Monday, 19 January 2026

Lecture 23: Ecological Optics Primer (Turvey, 2019, Lectures on Perception)

The 'barrage of conceptual details that was Lecture 22' has provided us with the notion of affordances, and these are to be the objects of both perception and action. This means the need to be perceived, and this brings us to the second part of the ecological ontology - information. This chapter will focus specifically on optical information, identify the key characteristics of an optic array, and walk through some ways of analysing perception ecologically by dealing with some problems supposedly raised by illusions. 

The first section is about the retinal image. For a long time, this has been seen as a) the starting point for vision and b) a major block to the possibility of visual perception being direct. It is, of course neither; the notion of a retinal image is effectively a conceptual error based on being able to sort of see an image projected onto it in dead, dissected eyes. The retinal image is simply 'a careless use of words'. 

Turvey then identifies 4 different kinds of perceiving that a perceptual system needs to be able to do. These are

  • exteroperceiving (perceiving the layout of surrounding surfaces)
  • proprioperceiving (perceiving the layout of one's body)
  • pro-exteroperceiving (perceiving the layout of surrounding surfaces relative to one's body)
  • ex-proprioperceiving (perceiving the layout of one's body relative to the layout of surrounding surfaces)
He discusses how each of these is affected by using prisms, which are traditionally understood to shift or invert a retinal image but which clearly does much more as each of these modes is affected.

He now lays out some key structural features of the ambient light in an environment after it has reflected off the surfaces.
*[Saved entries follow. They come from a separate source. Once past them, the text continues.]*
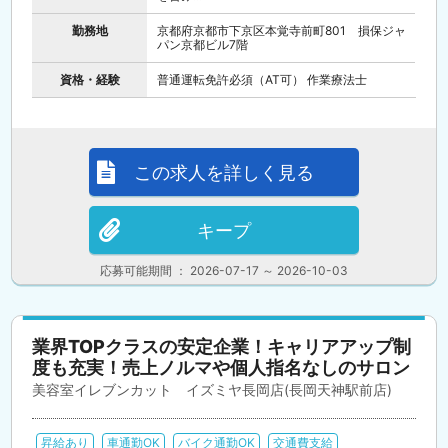
勤務地
京都府京都市下京区本覚寺前町801 損保ジャ
パン京都ビル7階
資格・経験
普通運転免許必須（AT可） 作業療法士
この求人を詳しく見る
キープ
応募可能期間 ： 2026-07-17 ～ 2026-10-03
業界TOPクラスの安定企業！キャリアアップ制
度も充実！売上ノルマや個人指名なしのサロン
美容室イレブンカット イズミヤ長岡店(長岡天神駅前店)
昇給あり
車通勤OK
バイク通勤OK
交通費支給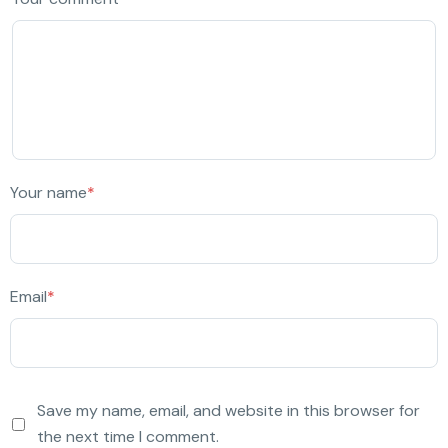
Your name
*
Email
*
Save my name, email, and website in this browser for
the next time I comment.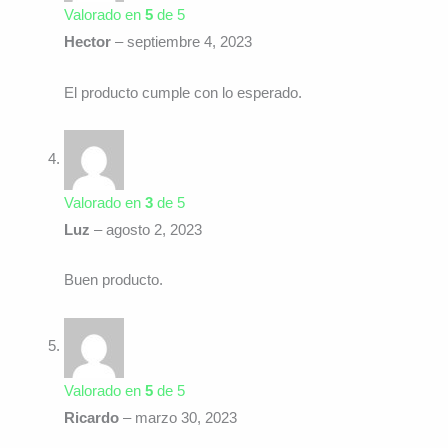
Valorado en
5
de 5
Hector
–
septiembre 4, 2023
El producto cumple con lo esperado.
Valorado en
3
de 5
Luz
–
agosto 2, 2023
Buen producto.
Valorado en
5
de 5
Ricardo
–
marzo 30, 2023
Specifically, what each point of observation provides is a unique and specifying collection of projections of the world into optics. That projection is not simply into light, or photons; but into solid visual angles. Each of these has as it's base a 2D surface, with the edges of that surface demarcating the boundaries of the visual angles. There are very many of these, nested amongst each other at multiple scales (i.e. multifractal) and informing about surface layout. Vision is specific to this information; what we see is what the optics specify. This then leads us to reconsider some illusion cases.

One type of illusion is how when a straight stick is placed half in water it looks bent. But this is not a mistake; it is the only possible thing you could see, given how light behaves in different media (water vs air). What about other 'mistakes', such as when an shark mistakes the electric field of a machine placed their by a researcher for the electric field of it's prey? Hardly a mistake; the mistake would be to not investigate (Turvey et al, 1981). So errors such as these, made because the information isn't a copy of the world, are perfectly coherent ecologically; the information isn't a copy, and the behaviour tracks the information!

What about illusions such as the Muller-Lyer? People judge the lines to be different lengths in different contexts, even though the line is the same length. Well, the problem is that it is only the same length when measured by a ruler, and eyes are not the same kind of measurement device as a ruler (which is shown by the fact it produces different lengths under different contexts). Assuming that the ruler is the actual 'truth' is a mistake made by the scientist. The Ames Room is another example of this; when actually the varying perceptions of the room as one moves around make complete sense given how the room structures light at different places. Turvey points to one of my favourite papers where Runeson analyses the Room ecologically (which I blogged here). 

Turvey also discusses the Necker cube, and notes that the experience of flipping between versions of the cube is a function of ambiguity in information, and not a mental trick of flipping between interpretations. Again, the mistake comes from misunderstanding what the data is telling us about what kind of measurement system an eye is. 

These examples provide a useful map for how to apply the principles of ecological optics to the question of 'what was perceived and why'.